Compared with HSR, WCR and WCR-AUC provided stronger separation among detectors. Faster R-CNN achieved the highest WCR-AUC at

0.664 \pm 0.018

, followed by Faster R-CNN-GeoCLR at

0.645 \pm 0.034

and RT-DETR at

0.609 \pm 0.046

. RetinaNet followed at

0.535 \pm 0.031

, while the four YOLO models produced the lowest WCR-AUC values, ranging from 0.483 to 0.501.

The statistical significance of the WCR-AUC ranking was evaluated using the same Friedman + Nemenyi framework described in Section 2.6. The Friedman test rejected the null hypothesis of equal detector performance (

χ^{2} (7) = 28.73

,

p = 1.6 \times 10^{- 4}

), and the Iman–Davenport correction confirmed this result (

F = 18.34

,

p < 10^{- 5}

). Average WCR-AUC ranks placed Faster R-CNN highest (1.2), followed by Faster R-CNN-GeoCLR (2.0) and RT-DETR (3.0), while the YOLO models occupied the four lowest ranks (6.0–7.0). Post hoc Nemenyi comparisons showed that Faster R-CNN significantly outperformed all four YOLO models (p = 0.005–0.041), and Faster R-CNN-GeoCLR significantly outperformed YOLOv10m (p = 0.027). No additional pairwise differences reached statistical significance.

The threshold-dependent behavior of the detectors is shown in Figure 7a. RT-DETR achieved the highest WCR at the default operating point (

0.790 \pm 0.025

at

τ = 0.25

), exceeding Faster R-CNN by approximately 0.085. However, RT-DETR coverage decreased more rapidly as the confidence threshold increased, causing its overall WCR-AUC to fall below both Faster R-CNN variants. In contrast, Faster R-CNN maintained more stable weed coverage across the full threshold range.

3.3. Deployment Metrics Results

Deployment characteristics were benchmarked for all eight detectors on a single NVIDIA A100 GPU using

640 \times 640

input resolution and FP32 precision. Batch sizes of 1, 4, 8, 16, and 32 were evaluated. For each configuration, latency was measured over 200 timed iterations following 50 warm-up iterations. Five deployment metrics were recorded: parameter count, GFLOPs, inference latency, throughput in frames per second (FPS), and peak GPU memory usage. To complement the quantitative deployment metrics, representative prediction examples generated by YOLOv8m on held-out aerial field images that were not part of the annotated object detection dataset are shown in Figure 8. These examples span a range of Palmer amaranth densities, canopy overlap conditions, and field backgrounds observed across the test imagery and serve as a visual reference rather than for quantitative evaluation.

Headline deployment metrics at batch size 1, representing the regime most relevant for real-time field deployment, are summarized in Table 3, while batch-size scaling of latency and throughput is presented in Figure 9.

The eight detectors spanned a broad range of model sizes, from 16.5 M parameters for YOLOv10m to 43.3 M for Faster R-CNN-GeoCLR. At batch size 1, the YOLO models achieved the lowest inference latency.
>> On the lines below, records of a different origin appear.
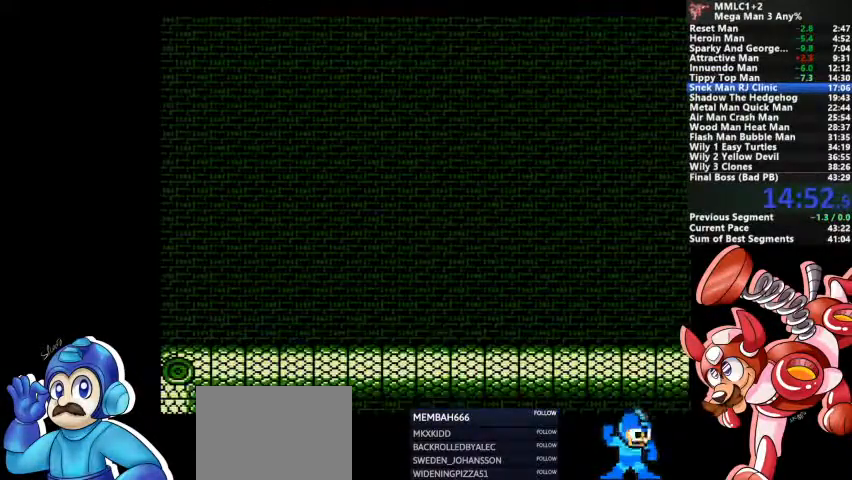
Gameplay with a controller (PlayStation layout); each line is a JSON object with the inputs held at the frame after it (dt_ms = milliseconds from this image to that frame). "events" lists button and stick changes between this image and that frame as [ms after this image, input, new state], when the widget could be followed in between. Not read: DPAD_LEFT DPAD_RIGHT DPAD_UP L1 L2 L3 R3 SELECT START.
{"dt_ms": 500, "buttons": ["DPAD_DOWN"], "events": [[100, "DPAD_DOWN", "down"]]}
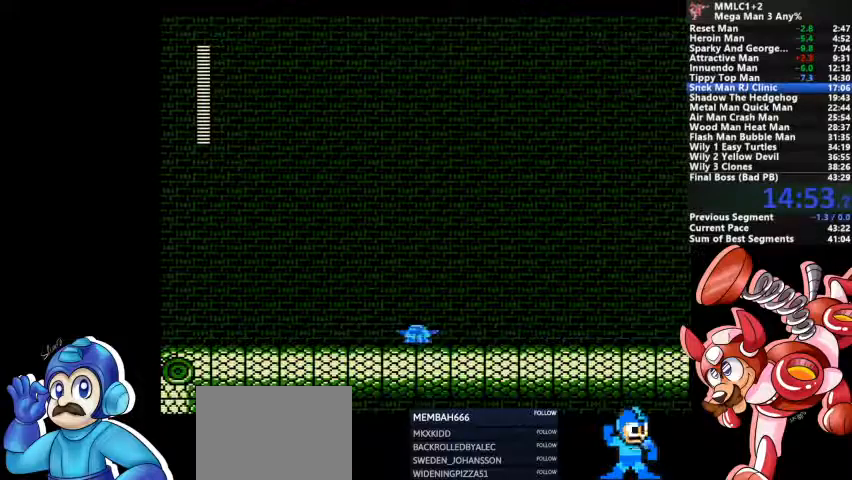
{"dt_ms": 500, "buttons": ["CROSS"]}
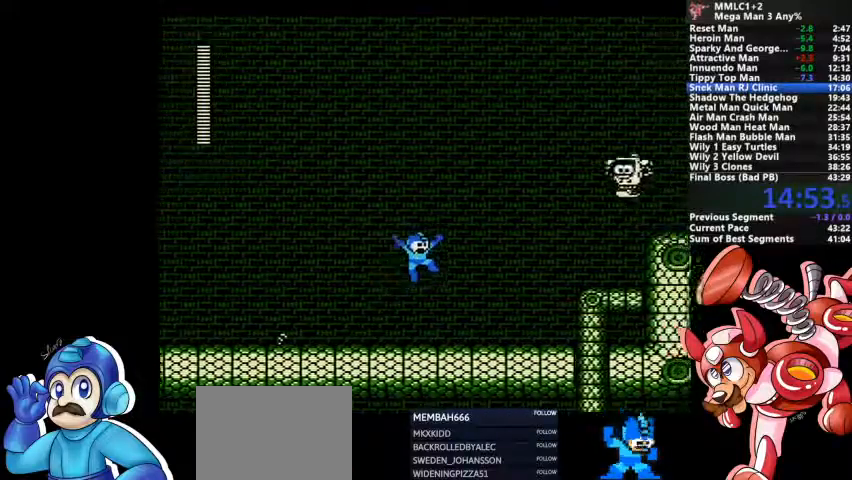
{"dt_ms": 500, "buttons": ["CROSS"], "events": [[133, "SQUARE", "down"], [233, "CROSS", "up"], [267, "SQUARE", "up"], [500, "CROSS", "down"]]}
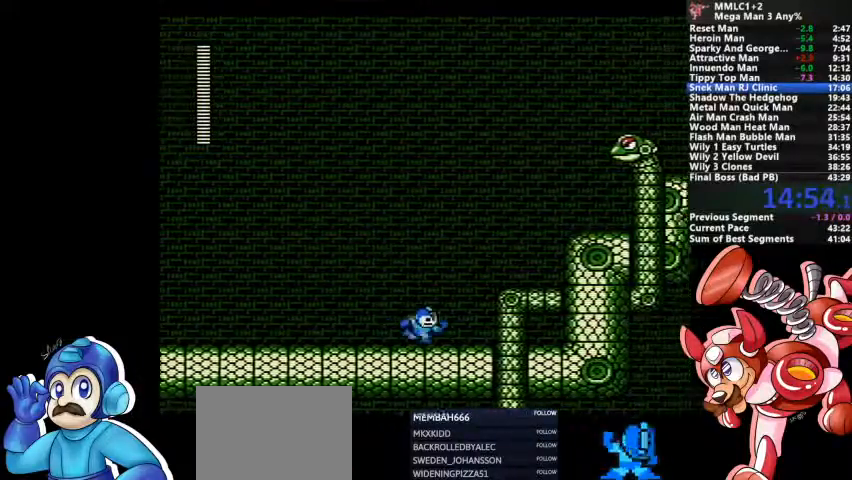
{"dt_ms": 500, "buttons": ["CROSS"], "events": [[233, "CROSS", "up"], [467, "CROSS", "down"]]}
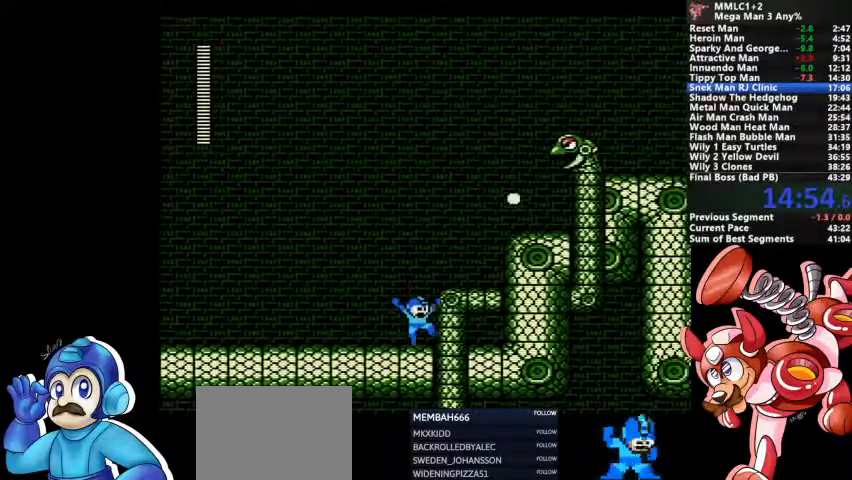
{"dt_ms": 500, "buttons": ["CROSS"], "events": [[300, "CROSS", "up"], [433, "CROSS", "down"]]}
YOLOv8m was fastest at 8.3 ms per frame (120.9 FPS), followed by YOLOv11m at 10.8 ms (92.3 FPS), YOLOv10m at 13.0 ms (76.7 FPS), and YOLOv9m at 15.1 ms (66.2 FPS). RetinaNet and the two Faster R-CNN variants formed a middle group at 16.3–18.9 ms (53–62 FPS). RT-DETR showed the highest single-frame latency at 36.7 ms (27.2 FPS).

The batch-size sweep showed clear differences in scaling behavior across architectures (Figure 9). The YOLO models scaled most efficiently, with throughput increasing strongly as batch size increased. YOLOv8m reached approximately 508 FPS at batch size 32. RT-DETR also scaled well under batching, increasing from 27 FPS at batch size 1 to 220 FPS at batch size 32, suggesting that a larger portion of its runtime comes from fixed computational overhead that becomes amortized under larger batches. In contrast, Faster R-CNN, Faster R-CNN-GeoCLR, and RetinaNet scaled more slowly, reaching approximately 72–121 FPS at batch size 32. These differences are important for deployment because single-frame systems depend mainly on low inference latency, while buffered systems benefit more from high batched throughput.
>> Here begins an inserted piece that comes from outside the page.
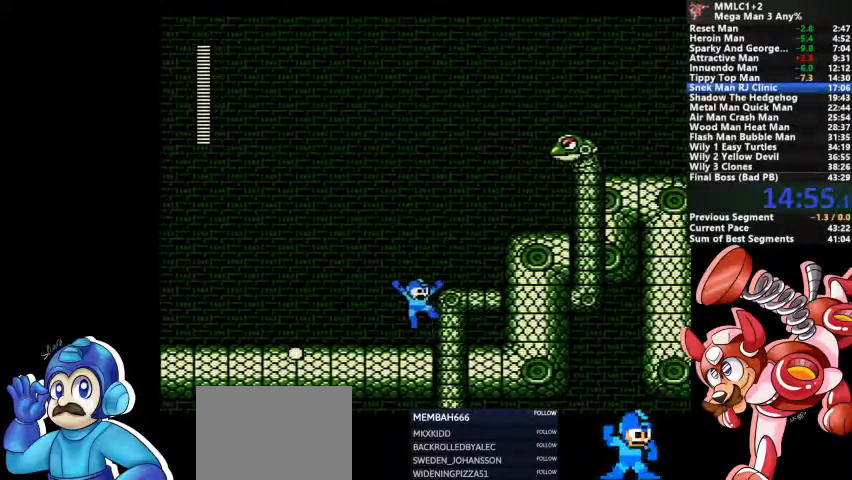
{"dt_ms": 500, "buttons": [], "events": [[100, "CROSS", "up"], [300, "CROSS", "down"], [467, "CROSS", "up"]]}
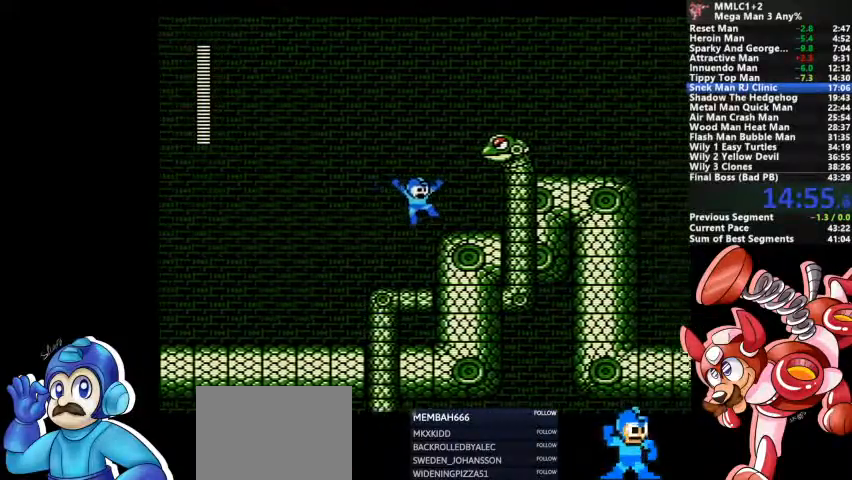
{"dt_ms": 500, "buttons": [], "events": [[133, "CROSS", "down"], [233, "SQUARE", "down"], [367, "CROSS", "up"], [367, "SQUARE", "up"], [433, "SQUARE", "down"], [467, "SQUARE", "up"]]}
GPU memory usage generally followed model size and architecture complexity. At batch size 1, the YOLO models required only 0.30–0.34 GB of GPU memory, RT-DETR required 0.50 GB, and the two-stage detectors required 0.72–1.08 GB. The gap widened further under batching. At batch size 32, the YOLO models and RT-DETR remained between 2.46 and 3.63 GB, whereas Faster R-CNN reached 6.70 GB and Faster R-CNN-GeoCLR reached 10.57 GB.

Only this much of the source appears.